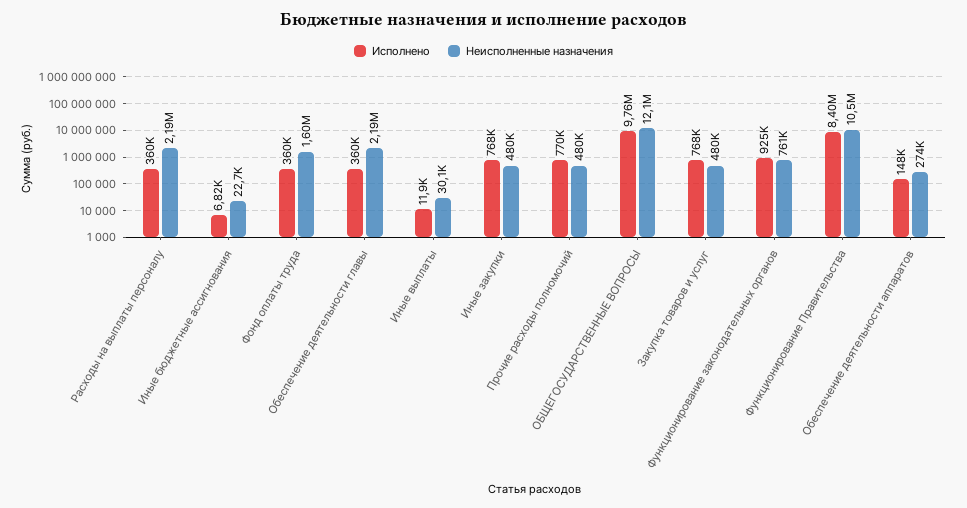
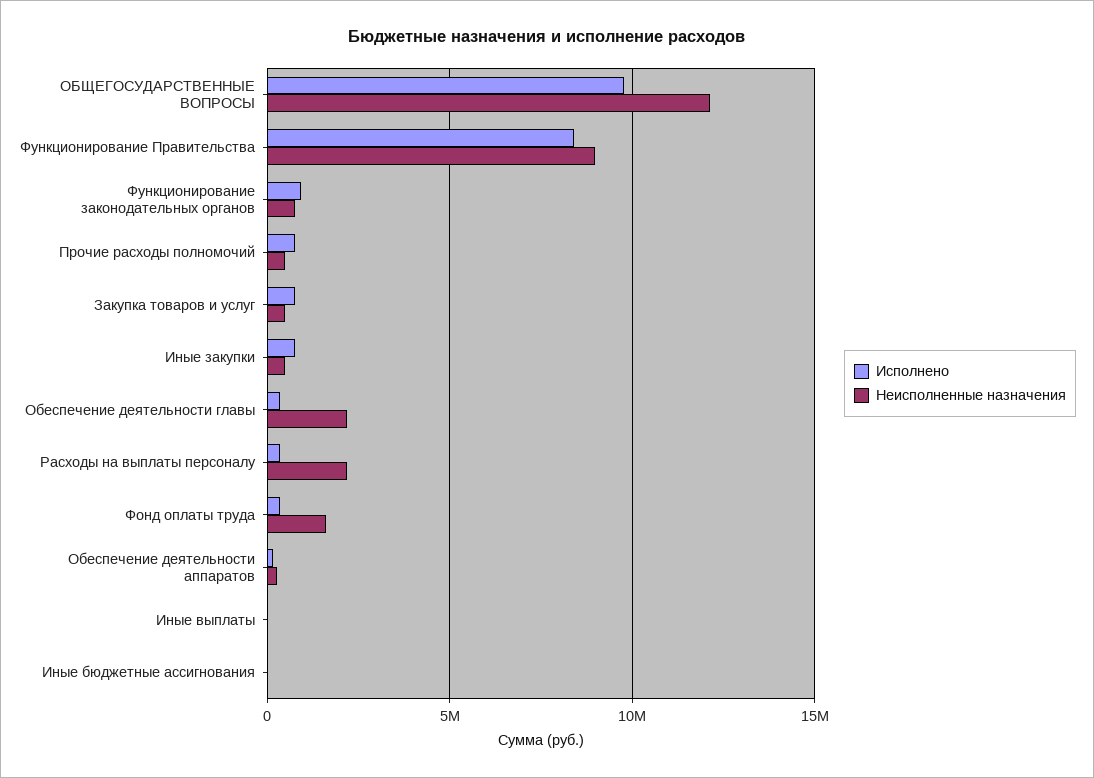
  {
    "Исполнено": {
      "Расходы на выплаты персоналу": 360000,
      "Иные бюджетные ассигнования": 6820,
      "Фонд оплаты труда": 360000,
      "Обеспечение деятельности главы": 360000,
      "Иные выплаты": 11900,
      "Иные закупки": 768000,
      "Прочие расходы полномочий": 770000,
      "ОБЩЕГОСУДАРСТВЕННЫЕ ВОПРОСЫ": 9760000,
      "Закупка товаров и услуг": 768000,
      "Функционирование законодательных органов": 925000,
      "Функционирование Правительства": 8400000,
      "Обеспечение деятельности аппаратов": 148000
    },
    "Неисполненные назначения": {
      "Расходы на выплаты персоналу": 2190000,
      "Иные бюджетные ассигнования": 22700,
      "Фонд оплаты труда": 1600000,
      "Обеспечение деятельности главы": 2190000,
      "Иные выплаты": 30100,
      "Иные закупки": 480000,
      "Прочие расходы полномочий": 480000,
      "ОБЩЕГОСУДАРСТВЕННЫЕ ВОПРОСЫ": 12100000,
      "Закупка товаров и услуг": 480000,
      "Функционирование законодательных органов": 761000,
-     "Функционирование Правительства": 10500000,
+     "Функционирование Правительства": 9000000,
      "Обеспечение деятельности аппаратов": 274000
    }
  }

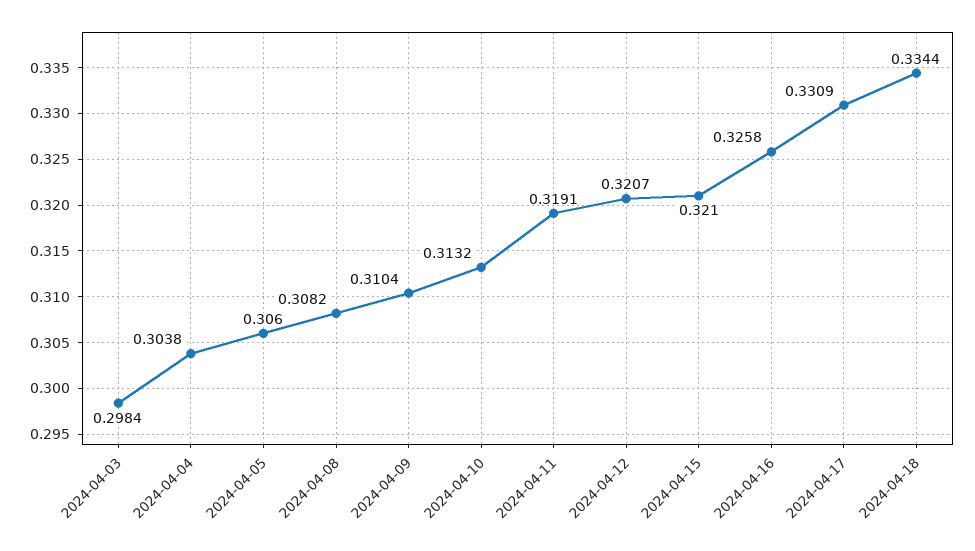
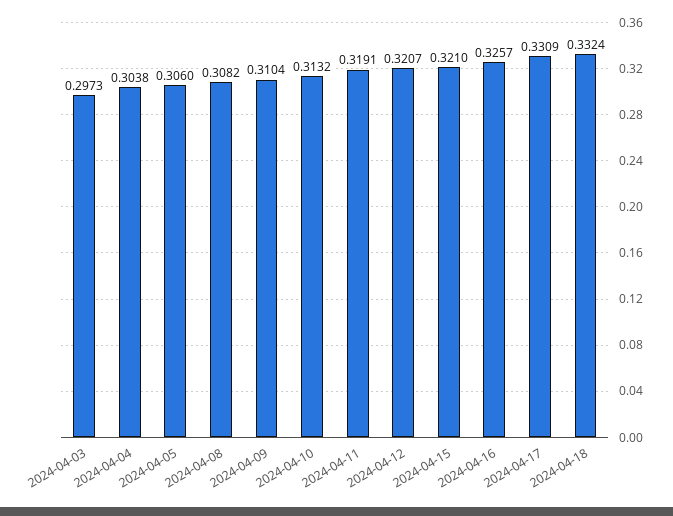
  {
-   "2024-04-03": 0.2984,
+   "2024-04-03": 0.2973,
    "2024-04-04": 0.3038,
    "2024-04-05": 0.306,
    "2024-04-08": 0.3082,
    "2024-04-09": 0.3104,
    "2024-04-10": 0.3132,
    "2024-04-11": 0.3191,
    "2024-04-12": 0.3207,
    "2024-04-15": 0.321,
-   "2024-04-16": 0.3258,
+   "2024-04-16": 0.3257,
    "2024-04-17": 0.3309,
-   "2024-04-18": 0.3344
+   "2024-04-18": 0.3324
  }

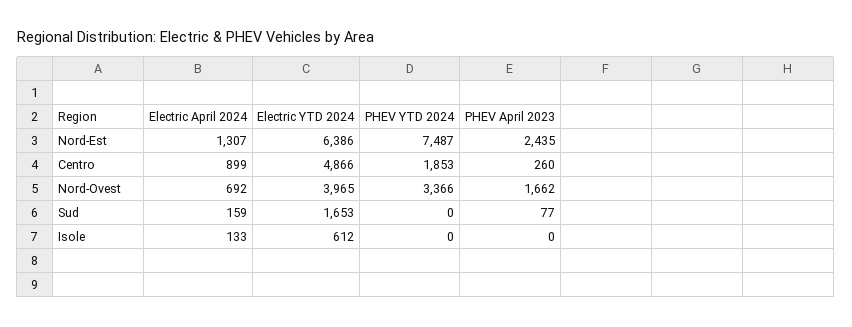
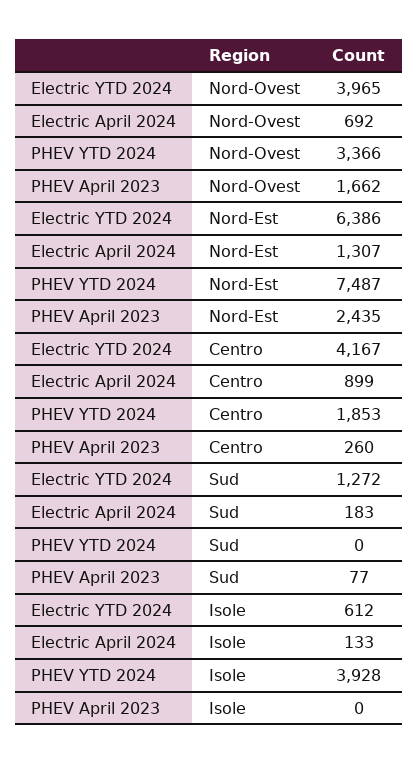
  {
    "Electric April 2024": {
      "Nord-Est": 1307,
      "Centro": 899,
      "Nord-Ovest": 692,
-     "Sud": 159,
+     "Sud": 183,
      "Isole": 133
    },
    "Electric YTD 2024": {
      "Nord-Est": 6386,
-     "Centro": 4866,
+     "Centro": 4167,
      "Nord-Ovest": 3965,
-     "Sud": 1653,
+     "Sud": 1272,
      "Isole": 612
    },
    "PHEV YTD 2024": {
      "Nord-Est": 7487,
      "Centro": 1853,
      "Nord-Ovest": 3366,
      "Sud": 0,
-     "Isole": 0
+     "Isole": 3928
    },
    "PHEV April 2023": {
      "Nord-Est": 2435,
      "Centro": 260,
      "Nord-Ovest": 1662,
      "Sud": 77,
      "Isole": 0
    }
  }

######

In the copy you write, the data above must appear exactly, with no pictures.

  {
    "Исполнено": {
      "Расходы на выплаты персоналу": 360000,
      "Иные бюджетные ассигнования": 6820,
      "Фонд оплаты труда": 360000,
      "Обеспечение деятельности главы": 360000,
      "Иные выплаты": 11900,
      "Иные закупки": 768000,
      "Прочие расходы полномочий": 770000,
      "ОБЩЕГОСУДАРСТВЕННЫЕ ВОПРОСЫ": 9760000,
      "Закупка товаров и услуг": 768000,
      "Функционирование законодательных органов": 925000,
      "Функционирование Правительства": 8400000,
      "Обеспечение деятельности аппаратов": 148000
    },
    "Неисполненные назначения": {
      "Расходы на выплаты персоналу": 2190000,
      "Иные бюджетные ассигнования": 22700,
      "Фонд оплаты труда": 1600000,
      "Обеспечение деятельности главы": 2190000,
      "Иные выплаты": 30100,
      "Иные закупки": 480000,
      "Прочие расходы полномочий": 480000,
      "ОБЩЕГОСУДАРСТВЕННЫЕ ВОПРОСЫ": 12100000,
      "Закупка товаров и услуг": 480000,
      "Функционирование законодательных органов": 761000,
-     "Функционирование Правительства": 10500000,
+     "Функционирование Правительства": 9000000,
      "Обеспечение деятельности аппаратов": 274000
    }
  }

  {
-   "2024-04-03": 0.2984,
+   "2024-04-03": 0.2973,
    "2024-04-04": 0.3038,
    "2024-04-05": 0.306,
    "2024-04-08": 0.3082,
    "2024-04-09": 0.3104,
    "2024-04-10": 0.3132,
    "2024-04-11": 0.3191,
    "2024-04-12": 0.3207,
    "2024-04-15": 0.321,
-   "2024-04-16": 0.3258,
+   "2024-04-16": 0.3257,
    "2024-04-17": 0.3309,
-   "2024-04-18": 0.3344
+   "2024-04-18": 0.3324
  }

  {
    "Electric April 2024": {
      "Nord-Est": 1307,
      "Centro": 899,
      "Nord-Ovest": 692,
-     "Sud": 159,
+     "Sud": 183,
      "Isole": 133
    },
    "Electric YTD 2024": {
      "Nord-Est": 6386,
-     "Centro": 4866,
+     "Centro": 4167,
      "Nord-Ovest": 3965,
-     "Sud": 1653,
+     "Sud": 1272,
      "Isole": 612
    },
    "PHEV YTD 2024": {
      "Nord-Est": 7487,
      "Centro": 1853,
      "Nord-Ovest": 3366,
      "Sud": 0,
-     "Isole": 0
+     "Isole": 3928
    },
    "PHEV April 2023": {
      "Nord-Est": 2435,
      "Centro": 260,
      "Nord-Ovest": 1662,
      "Sud": 77,
      "Isole": 0
    }
  }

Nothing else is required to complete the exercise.